From Academic Dean to Artistic Visionary

by Kristin Baird Rattini
Roger Perry-Stovall ’03 had established himself as an associate dean of academic support and precollege programming at Berkeley College in the New York City area. Although his background was in math, engineering and computer science, he quit his job in 2013 and embarked on a more artistic and innovative path, one that leads to the planned December debut of his Immersive Art Space in Las Vegas. Perry-Stovall talks about his career pivot and his new twist on the immersive art concept.

Q. What made you leave academia behind?

I always had an entrepreneurial and creative itch that I just wasn’t able to fully scratch through my work in academia. Looking at my career trajectory 10 to 20 years out, I had the sense I would eventually regret not addressing it.

Q. It wasn’t a direct line from academia to Immersive Art Space. What else did you explore, and how did that prepare you for what you’re doing now?

My experience at INCubate NYC, sponsored by Google, set up the roller coaster of a ride between academia and Immersive Art Space. I won an award there for an on-demand art concept — printing an image of a customer’s choice onto any object. I expanded that idea to home-decor items — vases, coffee tables, etc. — that I sold at national conventions, including Art Basel Miami Beach. I also bartended at the largest Las Vegas pool party, worked in festival production across the country, set up as a vendor within Las Vegas Strip venues and started Professional & Reliable Bartending, a private event-staffing company.

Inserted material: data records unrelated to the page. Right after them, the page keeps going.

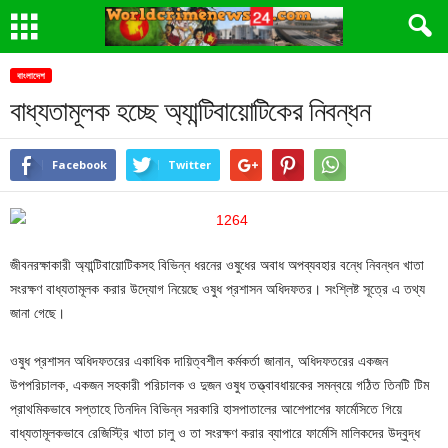
বাংলাদেশ
বাধ্যতামূলক হচ্ছে অ্যান্টিবায়োটিকের নিবন্ধন
Facebook
Twitter
জীবনরক্ষাকারী অ্যান্টিবায়োটিকসহ বিভিন্ন ধরনের ওষুধের অবাধ অপব্যবহার বন্ধে নিবন্ধন খাতা
সংরক্ষণ বাধ্যতামূলক করার উদ্যোগ নিয়েছে ওষুধ প্রশাসন অধিদফতর। সংশ্লিষ্ট সূত্রে এ তথ্য
জানা গেছে।
ওষুধ প্রশাসন অধিদফতরের একাধিক দায়িত্বশীল কর্মকর্তা জানান, অধিদফতরের একজন
উপপরিচালক, একজন সহকারী পরিচালক ও দুজন ওষুধ তত্ত্বাবধায়কের সমন্বয়ে গঠিত তিনটি টিম
প্রাথমিকভাবে সপ্তাহে তিনদিন বিভিন্ন সরকারি হাসপাতালের আশেপাশের ফার্মেসিতে গিয়ে
বাধ্যতামূলকভাবে রেজিস্ট্রি খাতা চালু ও তা সংরক্ষণ করার ব্যাপারে ফার্মেসি মালিকদের উদ্বুদ্ধ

Q: What will the Immersive Art Space look like?

The format will be similar to IKEA’s, in that the space will be broken up into multiple rooms with each vignette leading, in a fun, interactive and interesting way, to the next in a journey of the human experience. Large-scale multimedia artwork, with integrated sound, lighting and visual effects, will consume each room and feature such themes as dreams, human connection and the elements — earth, air/wind, fire and water.

Q. You majored in mathematics and electrical engineering at Bucknell. How are you drawing on that training in your new creative endeavor?

The direct correlation to those scientific subjects is the integration of technology, technical detail, and critical and design thinking. I know this may be hard to believe, but there is one social component I am very excited to integrate into Immersive Art Space that actually stems directly from a mathematical theory.

Q. You chose Kickstarter to fund your campaign. How did it go?

Very well. Achieving what is among the highest- earning campaigns in the art-installation category, easily surpassing its $100,000 goal, was an unexpected but incredibly pleasant surprise.

Q. Tell us about the educational components you’ve incorporated into this endeavor.

This career pivot has taught me how important creativity and education are to my sense of fulfillment and well-being. I have four interns from local colleges — all from diverse backgrounds — who have worked in support of the crowdfunding campaign. I also intend to use the space to host professional-development workshops and perhaps educational art experiences for kids.

Q. What have been your greatest challenges and triumphs in making this career pivot?

Entrepreneurship, particularly solopreneurship, can be a very lonely and challenging journey. My greatest triumphs — and challenges as well — have been creating revenue-generating businesses, developing and maintaining a positive mindset, managing faith and fear throughout the process, and ultimately staying the course through difficult times.